BEIJING -- Hamstrung by domestic sensitivities and an inadequate institutional framework for managing its proliferating overseas interests, China has found itself behind the curve on Libya. Beijing's response has revealed the disparate interest groups within its foreign policy apparatus and the challenges it faces when responding to international events. Despite previous progress, China's foreign policy apparatus needs to become more adroit at public positioning and more discrete and institutionally consistent in its private diplomacy to secure its international rise.

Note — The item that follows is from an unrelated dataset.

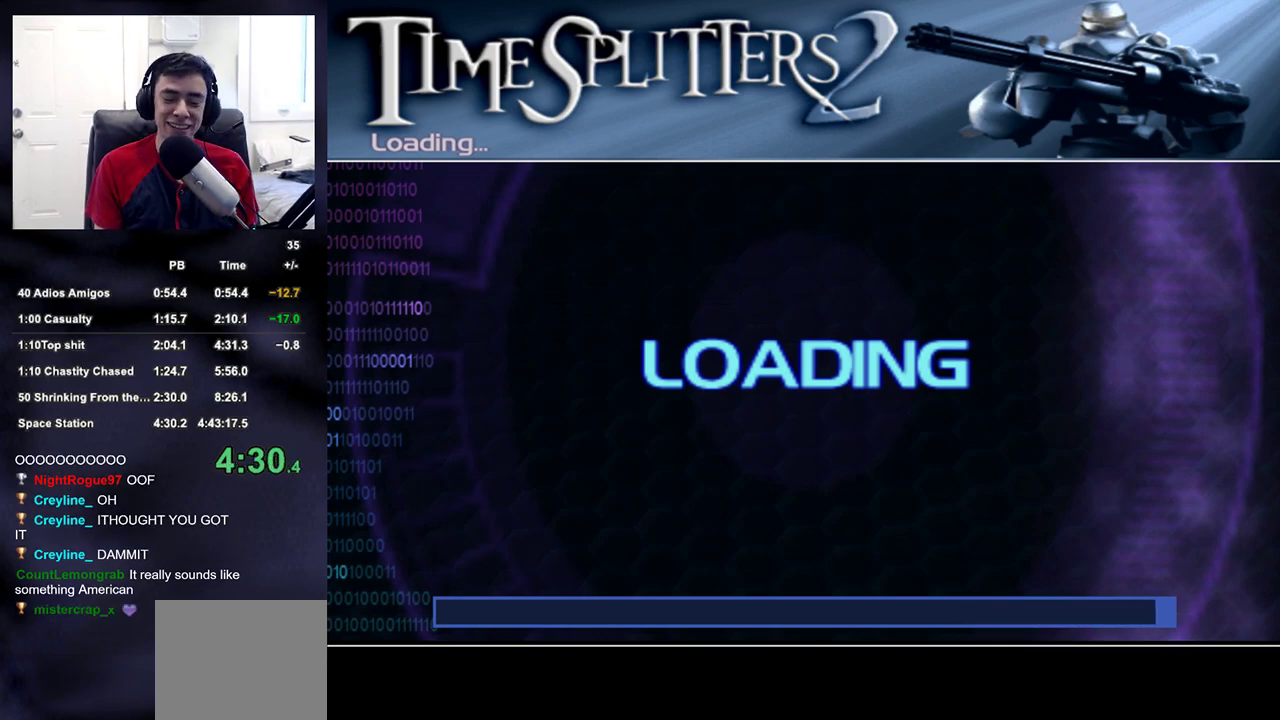
Gameplay with a controller (PlayStation layout); each line is a JSON object with the inputs held at the frame after it. "events" lists button and stick changes between this image and that frame as [ms after this image, input, new state], when the widget could be followed in between.
{"buttons": [], "left_stick": "center", "right_stick": "center", "events": [[367, "START", "down"], [500, "START", "up"]]}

Last Monday,* Beijing became the last major economic power to recognize Libya's National Transitional Council (NTC), 10 days after Russia did so and a week after the Chinese Ministry of Foreign Affairs acknowledged that Chinese arms manufacturers had discussed weapons sales with representatives of the government of Moammar Gadhafi during its final months in power. China has also been accused of blocking the release of frozen Libyan assets, a charge denied by Beijing but not discordant with their apparent reluctance to withdraw official support for the Gadhafi regime long after it had lost international credibility.
China's laggard and inconsistent Libya response reveals the competing forces at work in the rising giant's international policy-formulation structures. Foremost among these is extreme sensitivity over domestic opinion and the flow of information in the public sphere. China was by no means alone in failing to foresee the Arab Spring, but as the demonstrations gathered momentum, Chinese media shoe-horned events into standard domestic propaganda paradigms. The rebels were framed as destabilizing elements and the conflict itself as a cautionary tale of what happens when social harmony disintegrates. From there, Beijing left itself few options to reposition itself as it became clearer that the rebel movement was gaining traction and enjoying widespread popular support.